Three Thanksgivings ago, I spent the holiday weekend in Mexico. This is taken from that experience.
I sat on the trash pile behind the orphanage, scrubbing bright blue paint out of a tray with turpentine. On this Thanksgiving weekend mission trip from my university, we had painted the children’s swing set and bench this same brilliant blue, and it was clean up time. But now five-year-old Angelo* demanded my attention.
Holding out a pink string threaded with the multicolored beads we had brought for craft time, he measured the length around my wrist. When he finally had it to his satisfaction, he knotted the bracelet just so. I wore it for the remainder of our stay.
Though I had quickly come to love all the dozen or so children at the orphanage, Angelo particularly tugged at my heart. He continually begged for hugs and kisses, probably craving true affection, as he had been sexually abused. Like most of the children here, he was not technically an orphan but rather had suffered the ravages of abuse and/or drug-addicted parents. Generally happy-go-lucky, Angelo broke into whining or tears at any bump on the head or crossing of his will—spoiled behavior for most five-year-olds, but in him I sensed old wounds peeking through.
Other times, though, he was just a little boy. Over and over I pushed him in a small toy car around the concrete play area, hollering steering directions of “¡A la derecha! ¡A la izquierda!” to avoid the basketball or futbal (soccer) games between the older boys and those on my missions team who—unlike me—possessed at least rudimentary sports ability.

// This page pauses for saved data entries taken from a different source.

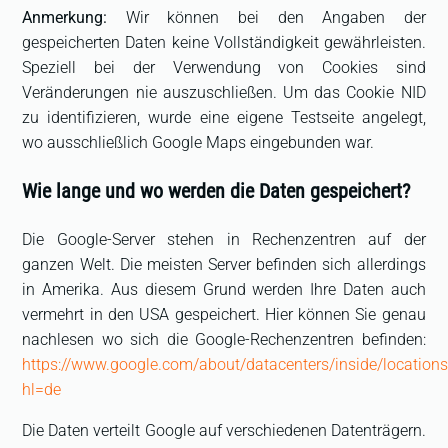
Anmerkung:
Wir können bei den Angaben der
gespeicherten Daten keine Vollständigkeit gewährleisten.
Speziell bei der Verwendung von Cookies sind
Veränderungen nie auszuschließen. Um das Cookie NID
zu identifizieren, wurde eine eigene Testseite angelegt,
wo ausschließlich Google Maps eingebunden war.
Wie lange und wo werden die Daten gespeichert?
Die Google-Server stehen in Rechenzentren auf der
ganzen Welt. Die meisten Server befinden sich allerdings
in Amerika. Aus diesem Grund werden Ihre Daten auch
vermehrt in den USA gespeichert. Hier können Sie genau
nachlesen wo sich die Google-Rechenzentren befinden:
https://www.google.com/about/datacenters/inside/locations
hl=de
Die Daten verteilt Google auf verschiedenen Datenträgern.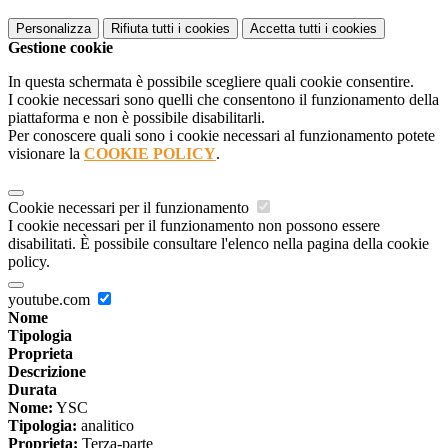
Personalizza
Rifiuta tutti
i cookies
Accetta tutti
i cookies
Gestione cookie
In questa schermata è possibile scegliere quali cookie consentire.
I cookie necessari sono quelli che consentono il funzionamento della
piattaforma e non è possibile disabilitarli.
Per conoscere quali sono i cookie necessari al funzionamento potete
visionare la
COOKIE POLICY
.
Cookie necessari per il funzionamento
I cookie necessari per il funzionamento non possono essere
disabilitati. È possibile consultare l'elenco nella pagina della cookie
policy.
youtube.com
Nome
Tipologia
Proprieta
Descrizione
Durata
Nome:
YSC
Tipologia:
analitico
Proprieta:
Terza-parte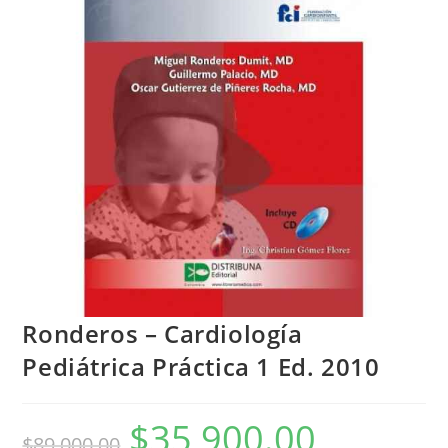
Ronderos – Cardiología
Pediátrica Práctica 1 Ed. 2010
$
35,900.00
$
89,000.00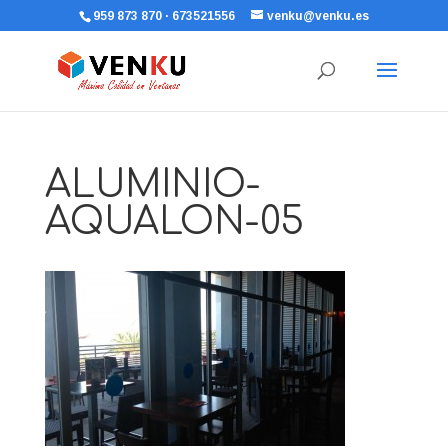
959 873 870 · 673521556
venku@venku.es
ALUMINIO-
AQUALON-05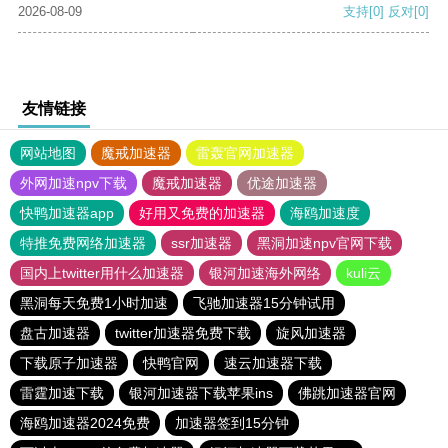
2026-08-09
支持
[0]
反对
[0]
友情链接
网站地图
魔戒加速器
雷轰官网加速器
外网加速npv下载
魔戒加速器
优途加速器
快鸭加速器app
好用又免费的加速器
海鸥加速度
特推免费网络加速器
ssr加速器
黑洞加速npv官网下载
国内上twitter用什么加速器
银河加速海外网络
kuli云
黑洞每天免费1小时加速
飞驰加速器15分钟试用
盘古加速器
twitter加速器免费下载
旋风加速器
下载原子加速器
快鸭官网
速云加速器下载
雷霆加速下载
银河加速器下载苹果ins
佛跳加速器官网
海鸥加速器2024免费
加速器签到15分钟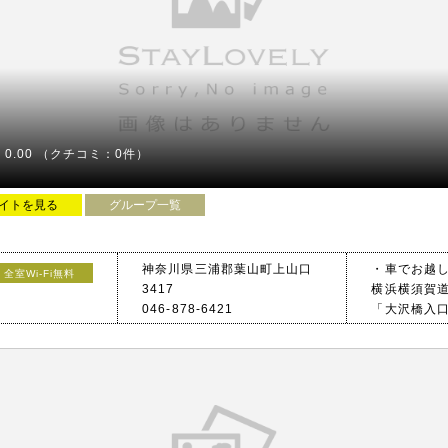
0.00
（クチコミ：0件）
イトを見る
グループ一覧
神奈川県三浦郡葉山町上山口
・車でお越
全室Wi-Fi無料
3417
横浜横須賀道
おります
046-878-6421
「大沢橋入
・電車でお
京急本線 逸
京急本線 安
分
JR横須賀線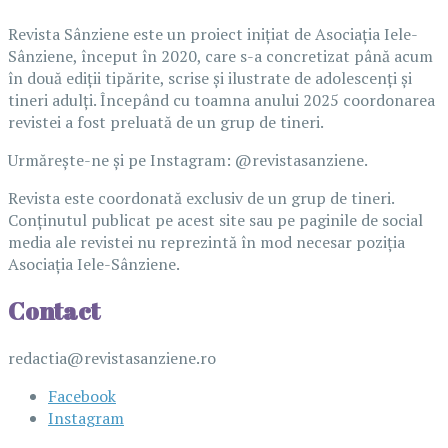
Revista Sânziene este un proiect inițiat de Asociația Iele-
Sânziene, început în 2020, care s-a concretizat până acum
în două ediții tipărite, scrise și ilustrate de adolescenți și
tineri adulți. Începând cu toamna anului 2025 coordonarea
revistei a fost preluată de un grup de tineri.
Urmărește-ne și pe Instagram: @revistasanziene.
Revista este coordonată exclusiv de un grup de tineri.
Conținutul publicat pe acest site sau pe paginile de social
media ale revistei nu reprezintă în mod necesar poziția
Asociația Iele-Sânziene.
Contact
redactia@revistasanziene.ro
Facebook
Instagram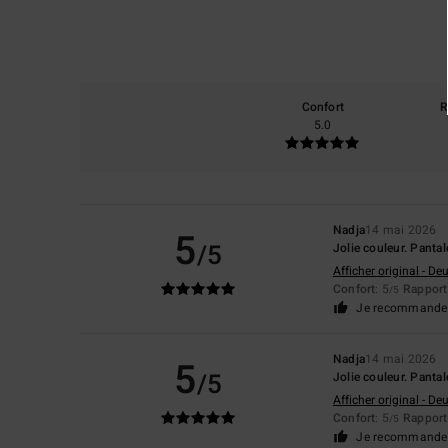
Confort
R
5.0
Nadja
14 mai 2026
5
/5
Jolie couleur. Panta
Afficher original - De
Confort
: 5
Rapport 
/5
Je recommande 
Nadja
14 mai 2026
5
/5
Jolie couleur. Panta
Afficher original - De
Confort
: 5
Rapport 
/5
Je recommande 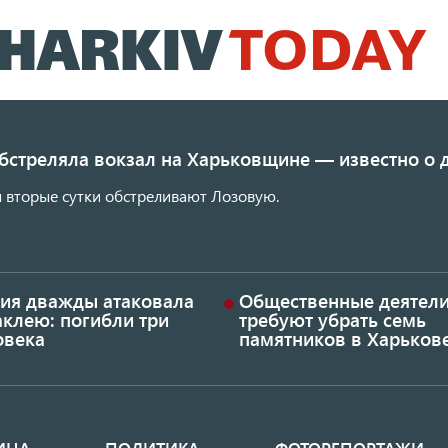
Перейти
к
основному
содержанию
обстреляла вокзал на Харьковщине — известно о
 вторые сутки обстреливают Лозовую.
сия дважды атаковала
Общественные деятел
аклею: погибли три
требуют убрать семь
овека
памятников в Харьков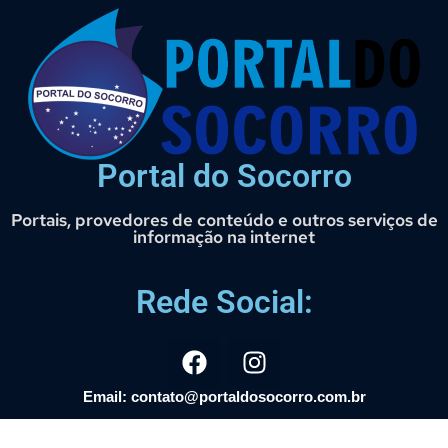
Portal do Socorro
Portais, provedores de conteúdo e outros serviços de
informação na internet
Rede Social:
Email: contato@portaldosocorro.com.br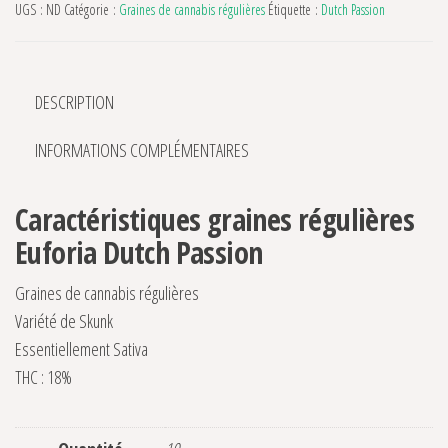
UGS :
ND
Catégorie :
Graines de cannabis régulières
Étiquette :
Dutch Passion
DESCRIPTION
INFORMATIONS COMPLÉMENTAIRES
Caractéristiques graines régulières
Euforia Dutch Passion
Graines de cannabis régulières
Variété de Skunk
Essentiellement Sativa
THC : 18%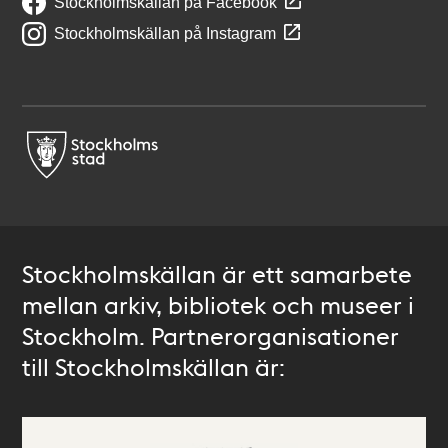
Stockholmskällan på Facebook
Stockholmskällan på Instagram
Stockholmskällan är ett samarbete
mellan arkiv, bibliotek och museer i
Stockholm. Partnerorganisationer
till Stockholmskällan är: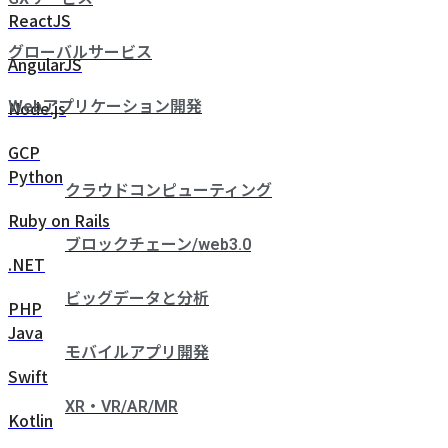
ReactJS
グローバルサービス
AngularJS
Node.js
Webアプリケーション開発
GCP
Python
クラウドコンピューティング
Ruby on Rails
ブロックチェーン/web3.0
.NET
ビッグデータと分析
PHP
Java
モバイルアプリ開発
Swift
XR・VR/AR/MR
Kotlin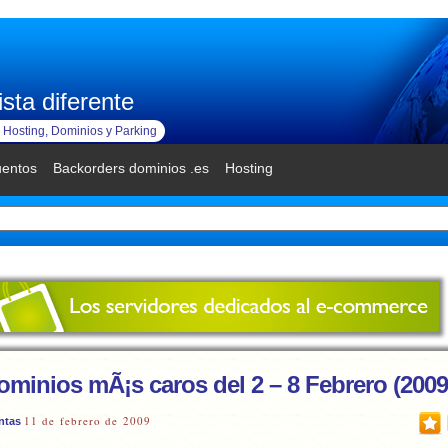
sta diferente
Hosting, Dominios y Parking
uentos
Backorders dominios .es
Hosting
ominios mÃ¡s caros del 2 – 8 Febrero (2009
11 de febrero de 2009
ntas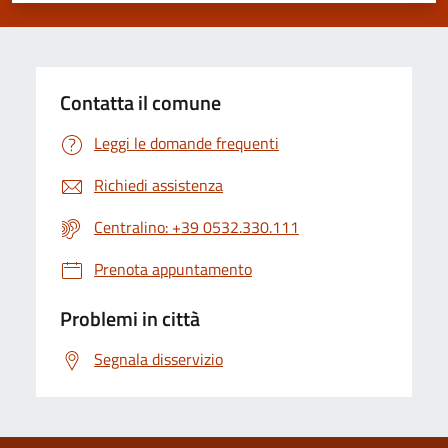
Contatta il comune
Leggi le domande frequenti
Richiedi assistenza
Centralino: +39 0532.330.111
Prenota appuntamento
Problemi in città
Segnala disservizio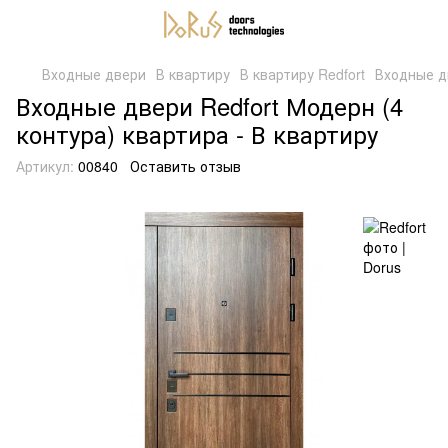
Входные двери
В квартиру
В квартиру Redfort
Входные д
Входные двери Redfort Модерн (4
контура) квартира - В квартиру
Артикул:
00840
Оставить отзыв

One evening I stayed till dusk with Angelo and a little girl out in the dirt yard, clowning around with plastic cones. Angelo shrieked with laughter as I held the cones over my nose, ears, and mouth, pretending to be confused as to their purpose: “Es nez?” “Es oreja?” “Es boca?” Throughout those days, surely the most common plea we heard from the children proved, “¡Otra vez!”—“Another time.”
And then, too soon, we were out of “times.” After taking the kids back to our campsite the last evening for dinner and worship, it was time to say good-bye. The teenage boys smiled and hugged us, but looking into their eyes I wondered how many people had come for a week or weekend and begun relationships with them, only to drop out of their lives. I hugged the younger ones, whispering in my broken Spanish, “Adios—te amo, y Jesús te ama—mucho.”
Angelo cried, but not with his usual whininess. His eyes filled with silent tears, his little face so sad. I pressed him close and whispered the words I had to the others, adding “Tu es precioso.” I hoped he understood. Their bus drove away, and we headed back to chapel. Several of us wept as we sat in the freezing night under the stars, and I couldn’t concentrate on the message for a while. How could we do this to these children—show up and build relationships with them for a few days and then up and leave? Would it have been better if we hadn’t come? I didn’t know; I merely sat there and cried and prayed for them.
I arrived back at school sick with the flu, and for a time I hardly wanted to think about Mexico, though the rainbow bracelet on my desk spoke a constant reminder. What had we really accomplished, after all—painting a swing set, fixing a roof, washing a bus?
Breaking little hearts that had been broken too many times already?
I still don’t have the answers. But we learned from the director of the orphanage that to her, what our team did was significant. And while there may be better, more lasting ways to help orphans than ours, I have to believe that as God’s Word does not return void, neither does His love…even when expressed through such broken and imperfect vessels as we. I hope and pray that the hugs and time we shared, the truth I tried to whisper that last night that he is precious in God’s sight, sank into Angelo’s heart—and those of the other children—to stay.
The bracelet of rainbow beads still remains tucked in my jewelry box, as the children of the orphanage stay tucked in my heart…not always visible, but still in my prayers from time to time. Perhaps, far more than anything we taught them, they taught us: how to love with abandon, as they threw their arms and hearts open to us, though we only appeared in their lives for a few days. How to know childlike joy despite pain. And what it is to forget about oneself, even for a weekend, and serve the “least of these,” whom Jesus calls the greatest in His Kingdom.